La production de pétrole était très dépendante des trois grands pays producteurs que sont les Etats-Unis, l’Arabie Saoudite et la Russie.
Après l’invasion de l’Ukraine, les pays occidentaux ont fait voter, à l’ONU, des motions condamnant la Russie. Ce vote n’a jamais été unanime et de grands pays comme la Chine ou l’Inde ne les ont pas voté.
Dans le même temps, l’Europe, les US et d’autres ont fait voter des sanctions interdisant l’utilisation et l’importation de pétrole russe. L’objectif était de réduire très fortement les recettes de la Russie et de l’affaiblir dans la durée. On se souvient qu’à l’automne 1998 lorsque le prix du baril de pétrole était tombé à moins de 10 dollars la Russie avait fait défaut. L’histoire autour des sanctions est similaire.
Une fois ce cadre posé, on doit s’attendre à une forte réduction de la production russe puisqu’elle n’est plus achetée par l’Occident. Ce déséquilibre sur le marché du pétrole doit forcément provoqué des tensions sur le prix de l’or noir notamment en Europe où les importations de pétrole russe représentaient en 2021 30% des importations totales de pétrole.
Ce n’est pas ce qui est observé. Les prix sont peu élevés. Ils sont nettement moins élevés qu’au printemps 2022 alors que la Russie subit fortement les mesures restrictives imposées par les pays occidentaux. Pour faire face à cette chute des prix, l’OPEP est même obligé d’indiquer qu’elle réduira sa production pour pousser les prix à la hausse. Pour fixer les idées, le prix du pétrole en euros est 25% moins cher en moyenne en mars/avril 2023 qu’un an auparavant. Les tensions auraient dû se prolonger en raison de la réduction de l’offre russe.
Il y a une partie du modèle qui ne boucle pas.
Un rapport du Center for Research on Energy and Clean Air (CREA) publié le 19 avril 2023 nous éclaire.
Les pays qui n’ont pas voté contre la Russie à l’ONU achètent le pétrole russe à bas prix et le revendent aux pays ayant voté les sanctions. Cette situation était connue mais le rapport la systématise et la documente.
Je ne détaillerai pas l’ensemble des données mais depuis un an les importations de pétrole russe par l’Inde, la Chine, la Turquie, les Émirats Arabes Unis et Singapour ont bondi. Dans le même temps leurs exportations vers les pays signataires des sanctions ont vivement augmenté alors que celles vers les pays non signataires progressaient marginalement.

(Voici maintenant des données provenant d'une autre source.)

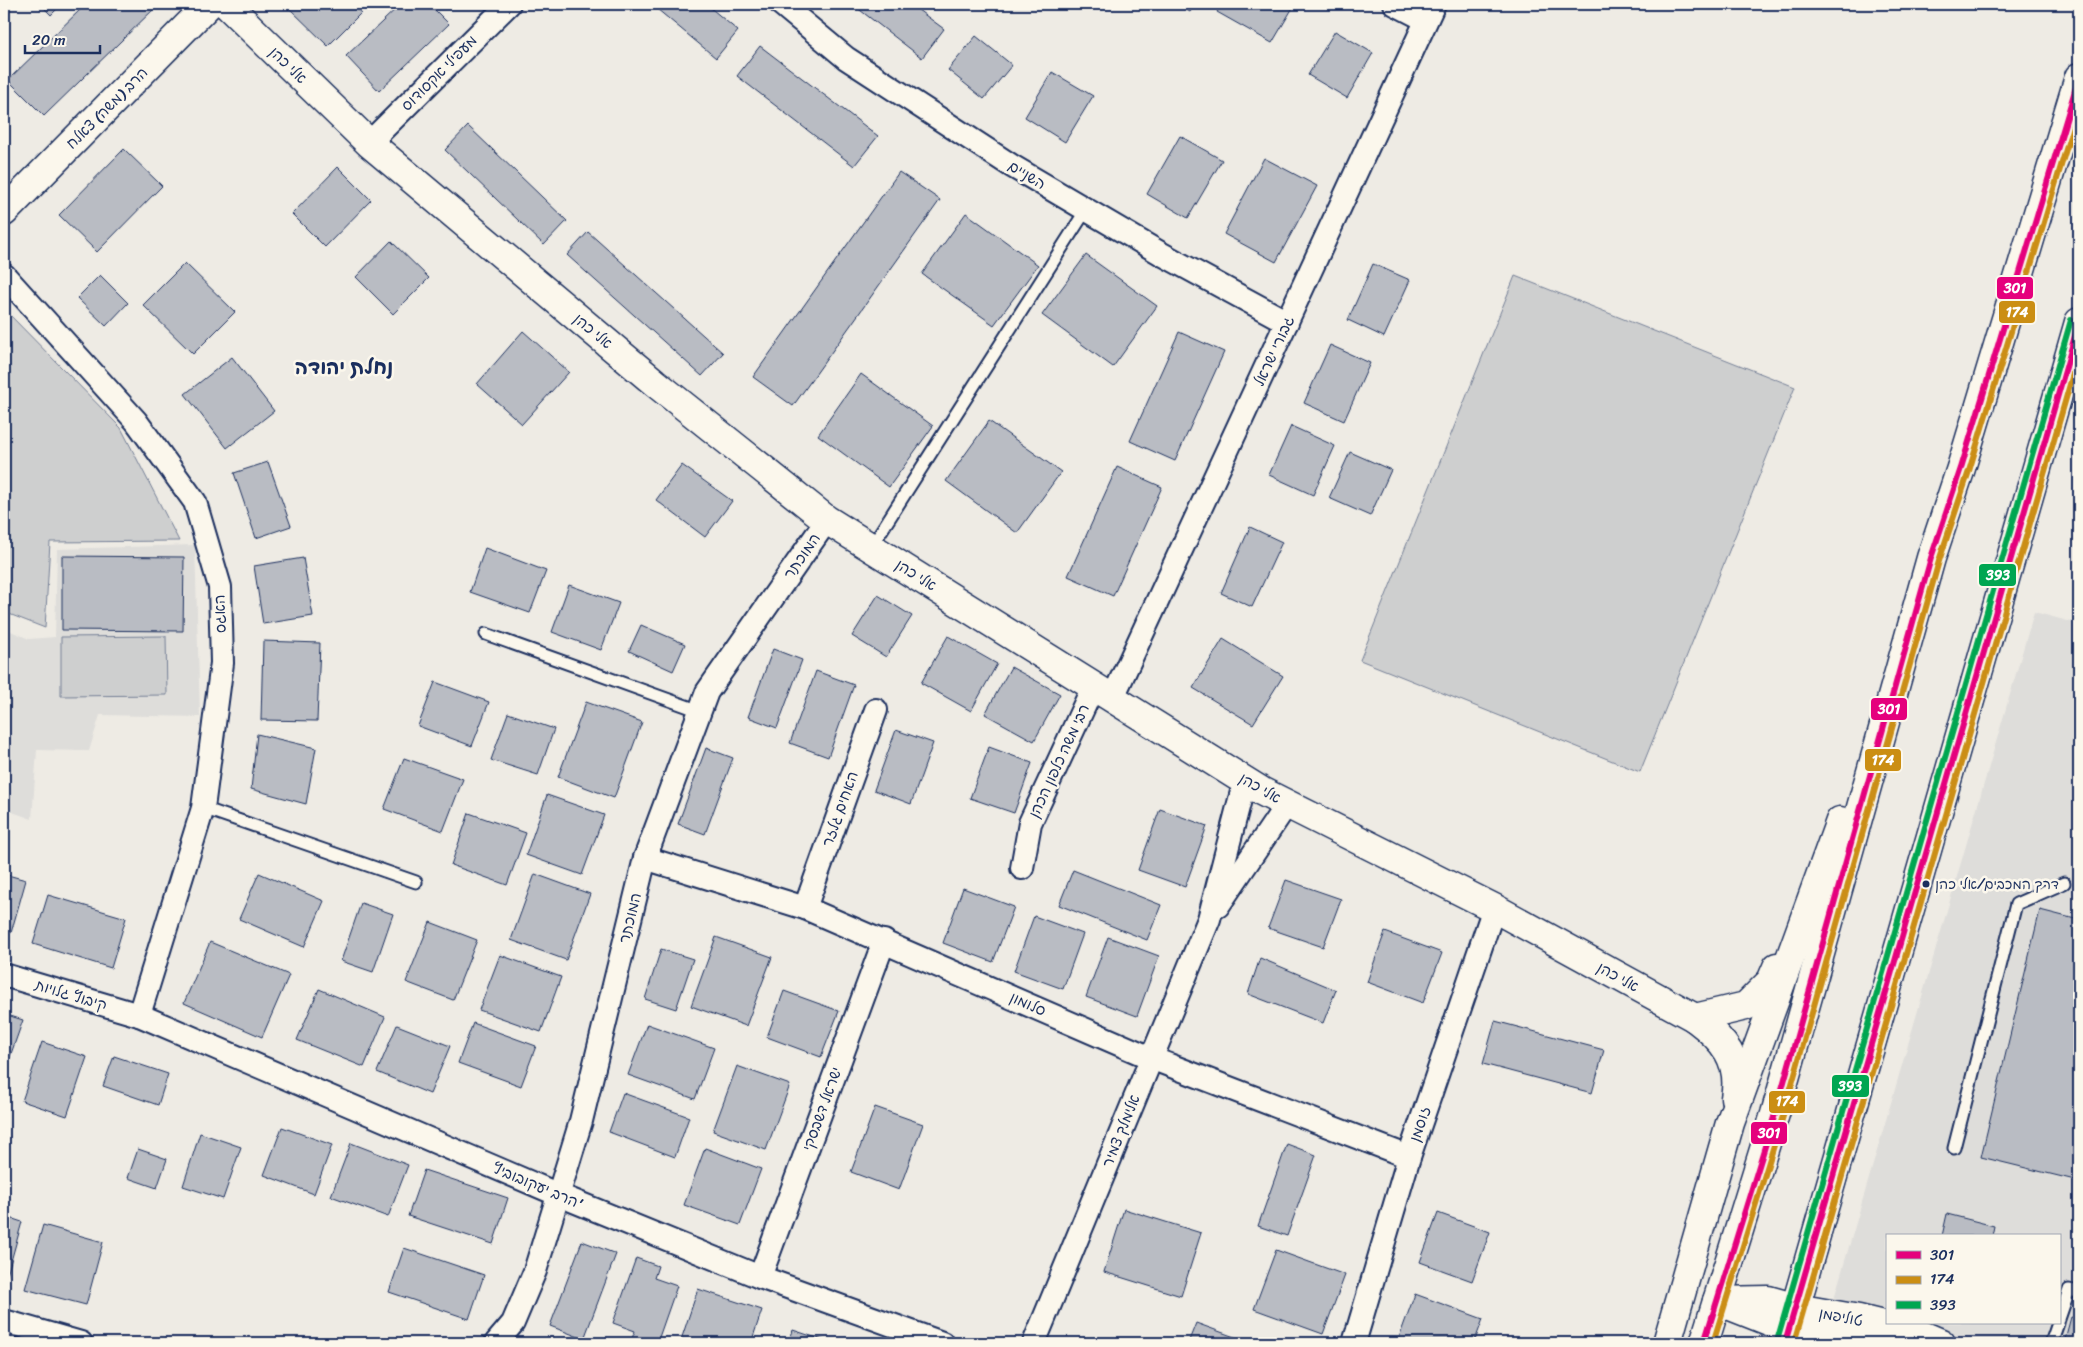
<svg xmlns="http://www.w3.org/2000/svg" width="2083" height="1347" font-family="Sriracha,'Playpen Sans Hebrew',sans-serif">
  <rect width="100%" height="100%" fill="#eeebe4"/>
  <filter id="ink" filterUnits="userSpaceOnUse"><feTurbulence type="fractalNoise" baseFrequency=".02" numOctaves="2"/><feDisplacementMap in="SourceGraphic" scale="10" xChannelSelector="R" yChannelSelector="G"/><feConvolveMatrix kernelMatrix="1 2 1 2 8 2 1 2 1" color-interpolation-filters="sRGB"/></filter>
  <g filter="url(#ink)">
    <!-- built -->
    <g fill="#deddda" fill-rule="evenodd">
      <path d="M195,545L200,717L100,715L89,751L37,750L32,819L4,809V628L29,639L55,637L57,549Z"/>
      <path d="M2034,612L2079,624V1343H1821ZM1887,1236H2059V1323H1887Z"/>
    </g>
    <!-- green -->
    <g fill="#cecfcf" stroke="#747f96">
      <path d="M1515,276L1795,387L1640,772L1360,660Z"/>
      <path d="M4,309L121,428L179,541L50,542L45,628L4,612Z"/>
      <path d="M166,636L167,695L61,696V637Z"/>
    </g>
    <!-- building -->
    <g fill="#b9bcc3" stroke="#1b2f5e">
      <path d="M40,4H62L51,15Z"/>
      <path d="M86,4H159L44,116L8,80Z"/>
      <path d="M285,4H351L361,13L328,46Z"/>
      <path d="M401,4H429L449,24L379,91L346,56Z"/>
      <path d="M651,4H706L738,31L716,58Z"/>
      <path d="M859,4H910L944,29L922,58L856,7Z"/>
      <path d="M1176,4H1195L1190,12Z"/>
      <path d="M1221,4H1295L1272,43L1217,12Z"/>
      <path d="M1335,31L1373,53L1347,98L1308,75Z"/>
      <path d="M976,36L1012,65L984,99L948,70Z"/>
      <path d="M760,46L878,136L854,166L737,76Z"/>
      <path d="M1052,72L1093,96L1065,142L1025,117Z"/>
      <path d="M468,126L567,221L544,245L445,150Z"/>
      <path d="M1180,136L1222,160L1188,218L1147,194Z"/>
      <path d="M124,149L162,186L97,252L59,215Z"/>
      <path d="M1264,158L1317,186L1276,262L1224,234Z"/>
      <path d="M338,167L371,200L325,247L292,214Z"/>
      <path d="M899,172L940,200L793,406L753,377Z"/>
      <path d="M966,213L1038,265L994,325L922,274Z"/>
      <path d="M588,232L723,353L702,376L567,255Z"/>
      <path d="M391,241L429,278L393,314L356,277Z"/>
      <path d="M1086,255L1157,306L1113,367L1042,315Z"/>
      <path d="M185,263L235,312L193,354L143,305Z"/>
      <path d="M1373,264L1410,280L1384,337L1348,320Z"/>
      <path d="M100,275L128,303L106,326L77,298Z"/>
      <path d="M523,331L569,372L522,424L477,384Z"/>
      <path d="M1179,332L1224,352L1175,461L1130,441Z"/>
      <path d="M1330,345L1370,363L1344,421L1304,403Z"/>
      <path d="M232,357L274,411L227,448L185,394Z"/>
      <path d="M861,374L933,426L889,487L818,435Z"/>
      <path d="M989,421L1061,472L1017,533L946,481Z"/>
      <path d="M1291,426L1335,446L1313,495L1269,475Z"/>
      <path d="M1350,452L1391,470L1370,516L1329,498Z"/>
      <path d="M268,462L291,526L256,538L234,473Z"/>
      <path d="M682,465L732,501L705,537L656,500Z"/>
      <path d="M1117,467L1162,487L1113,596L1068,576Z"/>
      <path d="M1250,527L1282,542L1252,607L1221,593Z"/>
      <path d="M485,548L546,571L530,613L470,592Z"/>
      <path d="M62,556L184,557L183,631L62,630Z"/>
      <path d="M303,558L313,616L263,624L254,566Z"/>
      <path d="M569,585L619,603L601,650L552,632Z"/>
      <path d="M878,595L912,616L886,657L852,636Z"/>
      <path d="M641,625L685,644L673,671L629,651Z"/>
      <path d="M948,636L997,664L971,711L921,683Z"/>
      <path d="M1223,639L1283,676L1253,724L1193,688Z"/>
      <path d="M263,641L320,643L317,721L261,720Z"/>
      <path d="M773,649L802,660L777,728L748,717Z"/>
      <path d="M1011,667L1060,694L1034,741L985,714Z"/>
      <path d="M816,671L854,685L828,757L790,743Z"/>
      <path d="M435,682L489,702L472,746L418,726Z"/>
      <path d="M586,702L642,722L614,798L558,777Z"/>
      <path d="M508,713L554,729L538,775L491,760Z"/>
      <path d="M896,730L933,743L911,804L874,790Z"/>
      <path d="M257,734L316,748L306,804L251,789Z"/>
      <path d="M989,747L1032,763L1014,813L970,798Z"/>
      <path d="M706,748L733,758L705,834L678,824Z"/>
      <path d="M404,758L463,779L443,831L384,809Z"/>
      <path d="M547,795L604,815L582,875L526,855Z"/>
      <path d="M1160,809L1207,826L1185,887L1138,870Z"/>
      <path d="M469,813L526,833L507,885L451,865Z"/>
      <path d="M1073,870L1161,905L1147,940L1059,905Z"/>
      <path d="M259,873L324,901L304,947L239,919Z"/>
      <path d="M4,874L26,880L11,933L4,931Z"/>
      <path d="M535,874L590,894L566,960L511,940Z"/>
      <path d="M1286,880L1341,899L1323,947L1268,928Z"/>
      <path d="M963,888L1014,907L993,962L943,943Z"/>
      <path d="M48,895L126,918L111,968L33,944Z"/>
      <path d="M361,903L393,914L373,972L341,961Z"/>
      <path d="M2040,910L2079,920V1181L1981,1157Z"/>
      <path d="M1034,916L1083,934L1063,989L1014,971Z"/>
      <path d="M430,922L477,940L453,1000L406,982Z"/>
      <path d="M1385,932L1442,953L1423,1003L1367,982Z"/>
      <path d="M716,937L772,957L746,1026L691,1006Z"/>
      <path d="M1108,937L1159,956L1137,1016L1086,997Z"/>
      <path d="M210,942L289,975L262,1037L184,1003Z"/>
      <path d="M661,949L693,959L676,1009L645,999Z"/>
      <path d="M500,955L561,977L541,1032L479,1010Z"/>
      <path d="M1260,958L1336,990L1323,1023L1248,994Z"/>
      <path d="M319,989L385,1017L364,1067L297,1040Z"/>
      <path d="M784,991L839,1011L821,1057L767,1037Z"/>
      <path d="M4,1014L23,1020L7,1065L4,1064Z"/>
      <path d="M1495,1021L1604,1050L1592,1093L1483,1064Z"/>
      <path d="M473,1023L536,1046L521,1086L458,1063Z"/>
      <path d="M647,1024L714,1048L695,1099L628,1075Z"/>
      <path d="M397,1025L450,1046L430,1094L377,1072Z"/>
      <path d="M42,1042L87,1057L67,1116L22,1101Z"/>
      <path d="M114,1056L168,1074L158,1105L103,1086Z"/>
      <path d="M737,1066L790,1085L766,1150L713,1131Z"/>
      <path d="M623,1093L689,1117L675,1157L609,1132Z"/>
      <path d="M875,1107L923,1124L899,1190L851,1172Z"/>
      <path d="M282,1127L332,1145L314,1194L264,1175Z"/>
      <path d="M200,1133L241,1147L223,1199L183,1186Z"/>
      <path d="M351,1143L408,1165L388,1217L331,1196Z"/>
      <path d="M1287,1144L1316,1155L1287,1236L1258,1226Z"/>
      <path d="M705,1148L761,1169L740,1225L684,1205Z"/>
      <path d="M138,1149L167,1159L157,1188L128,1178Z"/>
      <path d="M424,1170L508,1198L493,1244L408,1216Z"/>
      <path d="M1124,1209L1201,1233L1181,1296L1104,1272Z"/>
      <path d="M1438,1213L1490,1232L1472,1281L1420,1262Z"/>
      <path d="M1947,1214L1994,1226L1992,1236H1942Z"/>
      <path d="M4,1216L22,1222L6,1279L4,1278Z"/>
      <path d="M43,1225L103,1242L86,1305L25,1289Z"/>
      <path d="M582,1241L616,1254L584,1339L550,1326Z"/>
      <path d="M404,1248L484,1275L469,1319L389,1292Z"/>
      <path d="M1276,1250L1345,1275L1323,1334L1254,1309Z"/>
      <path d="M636,1258L658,1266L654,1278L677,1286L657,1343H630L635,1331L613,1323Z"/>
      <path d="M698,1289L762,1310L751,1343H680Z"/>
      <path d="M1415,1294L1483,1319L1474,1343H1397Z"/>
      <path d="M2071,1317L2079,1319V1343H2064Z"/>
      <path d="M1196,1323L1251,1343H1188Z"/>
      <path d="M793,1330L829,1342L828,1343H789Z"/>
    </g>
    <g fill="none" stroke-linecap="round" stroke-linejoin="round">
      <defs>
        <g id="lane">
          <path d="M871,547L1086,210"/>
          <path d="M486,634L700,711"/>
          <path d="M203,808L416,882"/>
          <path d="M1954,1148L2016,904L2064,883"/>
          <path d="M2059,1319L2069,1290L2079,1292"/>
          <path d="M2051,1343L2058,1323"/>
        </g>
        <g id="street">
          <path d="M781,4L846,58L1012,166L1160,253L1287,322"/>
          <path d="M1395,4L1426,20"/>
          <path d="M369,143L509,4"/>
          <path d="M4,275L136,421L195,502L220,587L222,663L203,808L139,1015"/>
          <path d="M1113,697L1434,4"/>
          <path d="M645,858L805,908L1151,1058L1409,1157"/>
          <path d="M1022,868L1030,823L1094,685"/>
          <path d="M1218,906L1287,804"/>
          <path d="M805,908L876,710"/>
          <path d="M4,975L139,1015L559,1195L760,1277L942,1343"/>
          <path d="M760,1277L884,941"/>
          <path d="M4,1321L81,1343"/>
          <path d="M496,1343L513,1323L535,1271L581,1121L645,858L707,692L827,520"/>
          <path d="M1034,1343L1209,919L1245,780"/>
          <path d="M1354,1343L1409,1157L1494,908"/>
        </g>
        <g id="secondary">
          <path d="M226,4L369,143L654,382L827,520L1261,791L1494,908L1695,1018"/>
          <path d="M4,212L209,4"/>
          <path d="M1717,1301L1768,1300L1796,1308L1859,1319L1920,1334L1941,1343"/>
          <path d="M1728,1305L1789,1329L1868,1343"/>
        </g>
        <g id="primary">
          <path d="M1695,1018L1746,1006L1771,981L1777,967"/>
          <path d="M1695,1018C1723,1039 1742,1060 1735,1098"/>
          <path d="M1667,1343L1730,1123L1840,821"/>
          <path d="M1704,1343L1775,1114L1931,558L1961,468L2079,77"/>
          <path d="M1785,1343L2079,322"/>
        </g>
      </defs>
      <!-- lane casing -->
      <use href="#lane" stroke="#1b2f5e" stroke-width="15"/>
      <!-- street casing -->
      <use href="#street" stroke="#1b2f5e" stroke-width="26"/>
      <!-- secondary casing -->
      <use href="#secondary" stroke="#1b2f5e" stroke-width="31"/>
      <!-- primary casing -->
      <use href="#primary" stroke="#1b2f5e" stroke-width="31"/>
      <!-- lane -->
      <use href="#lane" stroke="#fbf7ec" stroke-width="11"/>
      <!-- street -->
      <use href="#street" stroke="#fbf7ec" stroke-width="22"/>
      <!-- secondary -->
      <use href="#secondary" stroke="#fbf7ec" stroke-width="28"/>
      <!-- primary -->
      <use href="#primary" stroke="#fbf7ec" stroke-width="28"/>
      <defs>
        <g id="bus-1">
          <path d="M1704,1343L1775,1114L1931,558L1961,468L2079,77"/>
          <path d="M1785,1343L2079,322"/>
        </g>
        <g id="bus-2">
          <path d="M1713,1343L1783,1116L1939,561L1969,471L2079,106"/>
          <path d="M1794,1343L2079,353"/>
        </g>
        <path id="bus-3" d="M1777,1341L2071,320"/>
      </defs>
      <!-- bus-1 casing -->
      <use href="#bus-1" stroke="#fbf7ec" stroke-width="10"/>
      <!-- bus-2 casing -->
      <use href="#bus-2" stroke="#fbf7ec" stroke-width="10"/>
      <!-- bus-3 casing -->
      <use href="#bus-3" stroke="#fbf7ec" stroke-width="10"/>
      <!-- bus-1 -->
      <use href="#bus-1" stroke="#e5007d" stroke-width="6"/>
      <!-- bus-2 -->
      <use href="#bus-2" stroke="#cb8e13" stroke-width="6"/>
      <!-- bus-3 -->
      <use href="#bus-3" stroke="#00a651" stroke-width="6"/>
    </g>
  </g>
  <!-- markers -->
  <circle fill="#1b2f5e" stroke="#fbf7ec" stroke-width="2" cx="1926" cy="884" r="4.5"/>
  <g text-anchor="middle" stroke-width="5" stroke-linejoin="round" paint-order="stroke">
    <!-- bus labels -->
    <g font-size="14" fill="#1b2f5e" stroke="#fbf7ec" text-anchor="start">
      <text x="1935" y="889">דרך המכבים/אלי כהן</text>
    </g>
    <!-- street labels -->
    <g font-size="15" fill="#1b2f5e" stroke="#fbf7ec">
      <text transform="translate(288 65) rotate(44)" y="5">אלי כהן</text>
      <text transform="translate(439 73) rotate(-45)" y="5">מעפילי אקסודוס</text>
      <text transform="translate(107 108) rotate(-45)" y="5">הרב (משה) צאלח</text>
      <text transform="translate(1027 175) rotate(31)" y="5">השניים</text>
      <text transform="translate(593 331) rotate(40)" y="5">אלי כהן</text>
      <text transform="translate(1274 351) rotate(-65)" y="5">גבורי ישראל</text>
      <text transform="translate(802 556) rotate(-55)" y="5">המוכתר</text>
      <text transform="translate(916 575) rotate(32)" y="5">אלי כהן</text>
      <text transform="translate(220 614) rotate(-92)" y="5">האגס</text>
      <text transform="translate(1059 761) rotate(-65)" y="5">רבי משה כלפון הכהן</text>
      <text transform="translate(1260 788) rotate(30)" y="5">אלי כהן</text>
      <text transform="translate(840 809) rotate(-70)" y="5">האחים גלזר</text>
      <text transform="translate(630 918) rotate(-76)" y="5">המוכתר</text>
      <text transform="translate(1618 977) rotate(29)" y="5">אלי כהן</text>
      <text transform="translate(71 995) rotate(17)" y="5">קיבוץ גלויות</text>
      <text transform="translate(1028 1004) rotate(24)" y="5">סלומון</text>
      <text transform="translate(822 1109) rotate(-70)" y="5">ישראל דשבסקי</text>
      <text transform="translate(1420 1124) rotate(-71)" y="5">זוסמן</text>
      <text transform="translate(1121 1131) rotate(-68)" y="5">אלימלך צמיר</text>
      <text transform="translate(538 1186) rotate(23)" y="5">הרב יעקובוביץ'</text>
      <text transform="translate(1841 1317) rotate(11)" y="5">טוליפמן</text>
    </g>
    <!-- district labels -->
    <g font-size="20" font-weight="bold" fill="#1b2f5e" stroke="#fbf7ec">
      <text x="344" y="374">נחלת יהודה</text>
    </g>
  </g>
  <g stroke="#fbf7ec" stroke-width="2">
    <rect x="1996" y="276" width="38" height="24" rx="5" fill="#e5007d"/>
    <rect x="1998" y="300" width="38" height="24" rx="5" fill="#cb8e13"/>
    <rect x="1978" y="563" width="39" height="24" rx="5" fill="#00a651"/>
    <rect x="1870" y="697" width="38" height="24" rx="5" fill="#e5007d"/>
    <rect x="1864" y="748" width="38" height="24" rx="5" fill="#cb8e13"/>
    <rect x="1831" y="1074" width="39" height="24" rx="5" fill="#00a651"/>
    <rect x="1768" y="1090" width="38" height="24" rx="5" fill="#cb8e13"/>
    <rect x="1750" y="1121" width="38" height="24" rx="5" fill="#e5007d"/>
  </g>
  <g font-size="14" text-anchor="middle" font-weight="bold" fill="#fff">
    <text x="2015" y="293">301</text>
    <text x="2017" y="317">174</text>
    <text x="1998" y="580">393</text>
    <text x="1889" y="714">301</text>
    <text x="1883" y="765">174</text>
    <text x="1850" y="1091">393</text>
    <text x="1787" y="1106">174</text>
    <text x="1769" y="1138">301</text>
  </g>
  <!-- margin -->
  <rect width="2083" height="1347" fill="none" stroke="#fbf7ec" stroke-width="20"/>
  <rect x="10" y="10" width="2063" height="1327" fill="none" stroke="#1b2f5e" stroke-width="2" filter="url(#ink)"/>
  <!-- legend -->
  <rect x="1886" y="1234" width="175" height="90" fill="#fbf7ec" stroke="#a1a7b3"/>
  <rect x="1896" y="1251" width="25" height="8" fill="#e5007d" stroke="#a1a7b3"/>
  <text x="1930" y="1260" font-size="15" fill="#1b2f5e">301</text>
  <rect x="1896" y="1276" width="25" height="8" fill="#cb8e13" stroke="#a1a7b3"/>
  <text x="1930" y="1284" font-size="15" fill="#1b2f5e">174</text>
  <rect x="1896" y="1301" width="25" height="8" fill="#00a651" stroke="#a1a7b3"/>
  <text x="1930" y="1310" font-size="15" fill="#1b2f5e">393</text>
  <!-- scale -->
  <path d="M25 45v8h75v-8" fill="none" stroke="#1b2f5e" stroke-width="2.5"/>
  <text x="32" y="45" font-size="15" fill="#1b2f5e" stroke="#fbf7ec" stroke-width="4" paint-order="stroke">20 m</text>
</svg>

Ce qui est intéressant dans ce schéma est que finalement, tout le monde profite de la situation. Le prix du pétrole n’a pas atteint des sommets. Les pays occidentaux ont pris des sanctions mais ne sont pas pénalisés par les conséquences de celles ci sur le prix du pétrole et la Russie ne se porte pas si mal. Les projections faites par le FMI, pour la Russie dans son dernier rapport sur les perspectives, sont une faible récession en 2022 (-2.1%) suivie d’une reprise en 2023 et 2024 (+0.7% et 1.3% respectivement). De même l’inflation élevée en 2022 (13.8%) se réduirait nettement en 2023 et 2024 (7% et 4.6% respectivement).
La solution coopérative, qui aurait pu apparaitre souhaitable, c’est à dire tout le monde contre la Russie aurait été la moins bonne puisque le prix du pétrole aurait vivement augmenté par réduction rapide de l’offre russe. Le risque de récession se serait alors franchement accru. Les européens auraient payer le prix fort.
La solution non coopérative au sein de laquelle la Russie est pénalisée puisqu’elle vend son pétrole moins cher (60$ max) que sur le marché libre. Elle dispose cependant de revenus suffisants pour continuer la guerre.
Les pays occidentaux ne sont pas pénalisés par un prix du pétrole exorbitant. Certes les tensions sur le prix de l’or noir, en 2022, ont provoqué une poussée inflationniste sans précédent depuis le choc pétrolier des années 1970. Mais cette hausse des prix est en train de se résorber. Les contributions de l’énergie à l’inflation sont désormais négatives.
Les européens peuvent avoir intérêt à fermer les yeux sur les échanges entre la Russie, la Chine, l’Inde et quelques autres pour sauver sa conjoncture. Ce sont finalement les Ukrainiens qui sont pénalisés car la guerre dure.